L'agence nord-coréenne n'a mentionné aucune rencontre avec le numéro un nord-coréen Kim Jong-Un, sous la direction duquel sont menés des programmes nucléaire et balistique avec pour but déclaré de doter Pyongyang d'un missile capable de frapper les États-Unis avec une tête nucléaire.

La visite de M. Feltman intervenait juste après le lancement par Washington et Séoul de leur plus important exercice aérien conjoint à ce jour.

Manoeuvres militaires

KCNA a réitéré samedi la position de Pyongyang selon laquelle les manoeuvres régulières menées dans la péninsule par les États-Unis avec Séoul «révèlent leur intention de préparer une frappe nucléaire préventive surprise contre la RPDC».

La Corée du Nord est sous le coup de plusieurs trains de sanctions de l'ONU visant à la contraindre à respecter les résolutions du Conseil de sécurité interdisant ses activités nucléaires et balistiques.

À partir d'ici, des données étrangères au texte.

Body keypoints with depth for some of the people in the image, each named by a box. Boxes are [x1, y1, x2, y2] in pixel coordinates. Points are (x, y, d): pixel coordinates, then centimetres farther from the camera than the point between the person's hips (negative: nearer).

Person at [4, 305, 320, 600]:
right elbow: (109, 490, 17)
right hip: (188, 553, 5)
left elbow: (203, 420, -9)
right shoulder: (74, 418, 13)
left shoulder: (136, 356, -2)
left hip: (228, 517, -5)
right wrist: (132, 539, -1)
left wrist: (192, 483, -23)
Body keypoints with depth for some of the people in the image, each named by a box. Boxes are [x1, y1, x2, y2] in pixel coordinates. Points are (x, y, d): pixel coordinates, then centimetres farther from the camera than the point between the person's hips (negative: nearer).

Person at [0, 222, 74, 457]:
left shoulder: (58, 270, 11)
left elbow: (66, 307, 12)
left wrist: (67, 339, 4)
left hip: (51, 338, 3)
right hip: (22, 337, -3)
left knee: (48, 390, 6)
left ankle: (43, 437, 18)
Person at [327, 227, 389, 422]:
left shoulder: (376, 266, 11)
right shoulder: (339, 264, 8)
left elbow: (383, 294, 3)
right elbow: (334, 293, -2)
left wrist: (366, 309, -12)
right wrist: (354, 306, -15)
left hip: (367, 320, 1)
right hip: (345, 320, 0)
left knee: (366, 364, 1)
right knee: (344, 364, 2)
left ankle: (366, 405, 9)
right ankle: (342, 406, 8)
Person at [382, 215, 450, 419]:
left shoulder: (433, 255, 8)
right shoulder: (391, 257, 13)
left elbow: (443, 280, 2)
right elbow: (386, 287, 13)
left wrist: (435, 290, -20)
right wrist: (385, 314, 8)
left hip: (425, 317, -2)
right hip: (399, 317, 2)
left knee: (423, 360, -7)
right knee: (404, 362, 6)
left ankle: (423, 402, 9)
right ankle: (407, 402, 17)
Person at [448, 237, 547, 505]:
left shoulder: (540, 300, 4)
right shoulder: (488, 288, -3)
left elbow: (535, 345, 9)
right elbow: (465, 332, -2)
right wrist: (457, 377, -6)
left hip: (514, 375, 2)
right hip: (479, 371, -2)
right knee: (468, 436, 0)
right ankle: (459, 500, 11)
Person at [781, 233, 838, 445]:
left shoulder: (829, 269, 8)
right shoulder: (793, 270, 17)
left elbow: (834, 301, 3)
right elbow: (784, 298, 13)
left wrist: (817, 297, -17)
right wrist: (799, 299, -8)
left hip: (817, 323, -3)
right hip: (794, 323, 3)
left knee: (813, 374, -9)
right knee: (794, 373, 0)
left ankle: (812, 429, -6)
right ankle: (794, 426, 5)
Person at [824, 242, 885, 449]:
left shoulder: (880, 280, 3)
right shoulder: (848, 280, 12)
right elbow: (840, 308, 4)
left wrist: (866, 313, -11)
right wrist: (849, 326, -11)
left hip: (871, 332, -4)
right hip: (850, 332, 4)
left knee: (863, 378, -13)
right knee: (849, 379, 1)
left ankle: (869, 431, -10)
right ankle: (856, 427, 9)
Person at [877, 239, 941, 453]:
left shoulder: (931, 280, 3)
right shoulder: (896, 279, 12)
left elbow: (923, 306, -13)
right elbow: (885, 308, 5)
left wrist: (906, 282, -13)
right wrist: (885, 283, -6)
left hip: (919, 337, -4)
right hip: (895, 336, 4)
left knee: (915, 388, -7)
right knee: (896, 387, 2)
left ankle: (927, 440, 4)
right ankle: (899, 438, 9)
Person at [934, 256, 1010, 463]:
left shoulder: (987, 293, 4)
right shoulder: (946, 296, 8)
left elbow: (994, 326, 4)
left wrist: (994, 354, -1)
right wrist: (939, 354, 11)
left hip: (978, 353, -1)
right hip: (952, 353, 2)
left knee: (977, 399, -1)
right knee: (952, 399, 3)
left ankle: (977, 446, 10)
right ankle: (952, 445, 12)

M. Feltman n'a fait aucune déclaration aux journalistes samedi à l'aéroport de Pékin lors de son arrivée en provenance de Pyongyang.

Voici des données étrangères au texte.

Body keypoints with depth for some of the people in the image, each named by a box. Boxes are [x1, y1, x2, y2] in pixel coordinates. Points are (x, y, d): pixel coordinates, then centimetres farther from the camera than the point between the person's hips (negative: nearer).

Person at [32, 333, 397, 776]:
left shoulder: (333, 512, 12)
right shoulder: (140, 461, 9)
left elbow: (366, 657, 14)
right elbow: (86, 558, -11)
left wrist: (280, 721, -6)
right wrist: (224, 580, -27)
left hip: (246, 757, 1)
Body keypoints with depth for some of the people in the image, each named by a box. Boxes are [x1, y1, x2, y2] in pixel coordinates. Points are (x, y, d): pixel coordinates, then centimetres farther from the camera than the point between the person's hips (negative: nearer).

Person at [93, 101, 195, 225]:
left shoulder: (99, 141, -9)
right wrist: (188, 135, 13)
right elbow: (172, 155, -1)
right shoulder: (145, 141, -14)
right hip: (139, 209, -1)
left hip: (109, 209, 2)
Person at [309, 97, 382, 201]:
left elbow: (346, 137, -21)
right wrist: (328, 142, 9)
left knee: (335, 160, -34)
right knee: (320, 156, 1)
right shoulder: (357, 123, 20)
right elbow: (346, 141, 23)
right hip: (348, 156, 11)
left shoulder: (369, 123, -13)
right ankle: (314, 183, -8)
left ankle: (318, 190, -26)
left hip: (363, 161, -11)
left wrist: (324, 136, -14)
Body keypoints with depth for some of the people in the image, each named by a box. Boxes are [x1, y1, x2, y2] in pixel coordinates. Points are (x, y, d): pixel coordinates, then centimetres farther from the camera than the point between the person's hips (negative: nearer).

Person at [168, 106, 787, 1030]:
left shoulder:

La Chine, principal soutien économique de Pyongyang, assure appliquer strictement les sanctions, mais Washington estime qu'elle doit intensifier la pression via un embargo pétrolier.

Pékin préfère défendre sa proposition d'un «double moratoire» --suspension simultanée des essais nucléaires de Pyongyang et des manoeuvres militaires américano-sud-coréennes-- pour relancer les négociations. Ce à quoi Washington se refuse farouchement.

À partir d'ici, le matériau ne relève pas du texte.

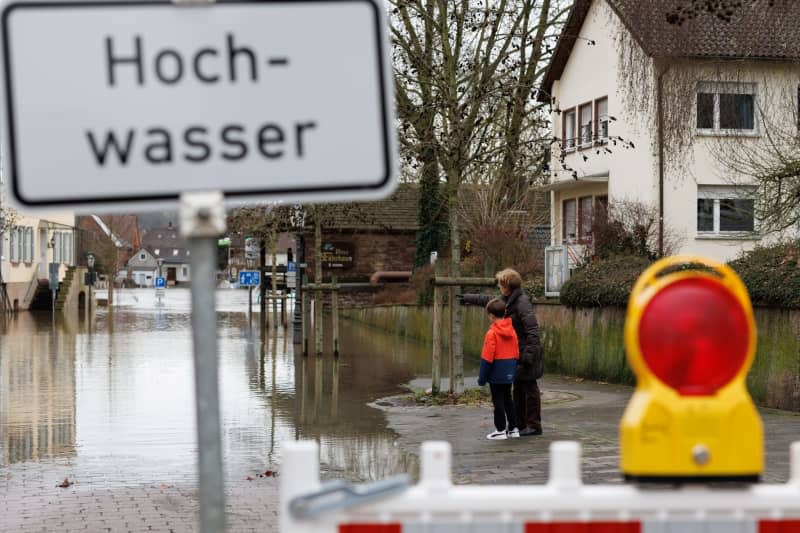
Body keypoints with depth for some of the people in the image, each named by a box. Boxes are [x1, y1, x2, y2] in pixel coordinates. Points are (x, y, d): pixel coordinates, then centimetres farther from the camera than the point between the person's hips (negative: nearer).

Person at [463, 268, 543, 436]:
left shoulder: (522, 302, -16)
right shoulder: (508, 301, 13)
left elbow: (532, 328, -23)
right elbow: (487, 300, 31)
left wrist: (529, 353, -27)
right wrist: (467, 298, 39)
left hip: (526, 352, -10)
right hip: (517, 353, 10)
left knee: (529, 388, -4)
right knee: (518, 389, 13)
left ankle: (534, 425, 0)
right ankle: (519, 424, 20)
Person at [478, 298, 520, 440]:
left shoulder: (492, 333, -17)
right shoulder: (511, 330, 4)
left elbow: (487, 358, -16)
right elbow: (517, 353, 10)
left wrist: (482, 377, -9)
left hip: (496, 374, -7)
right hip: (509, 374, 7)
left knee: (498, 401, 2)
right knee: (508, 399, 17)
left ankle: (501, 430, 5)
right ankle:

La péninsule coréenne «reste engluée dans un cercle vicieux de démonstrations de force et de confrontations, les perspectives ne sont pas optimistes», s'est désolé le ministre chinois des Affaires étrangères, Wang Yi, dans un long texte publié samedi sur le site du ministère.

«Mais l'espoir de paix n'a pas encore disparu, la perspective de négociations survit, et le choix d'une intervention militaire ne peut être accepté», a-t-il insisté dans ce discours prononcé le 5 décembre lors d'un séminaire de recherches à Pékin, avant de défendre l'idée d'un «double moratoire».

«Il faut faire les premiers pas pour sortir du «trou noir d'hostilité+ où est plongée la péninsule, et établir les conditions nécessaires d'une reprise du dialogue», a fait valoir M. Wang.

Samedi, Pyongyang a de nouveau traité M. Trump de «gâteux» en condamnant sa décision de reconnaître Jérusalem comme capitale d'Israël. «Étant donné que le gâteux mentalement dérangé appelle ouvertement à l'ONU à une destruction totale d'un État souverain, cette action n'est pas si surprenante», selon un porte-parole du ministère des Affaires étrangères cité par KCNA.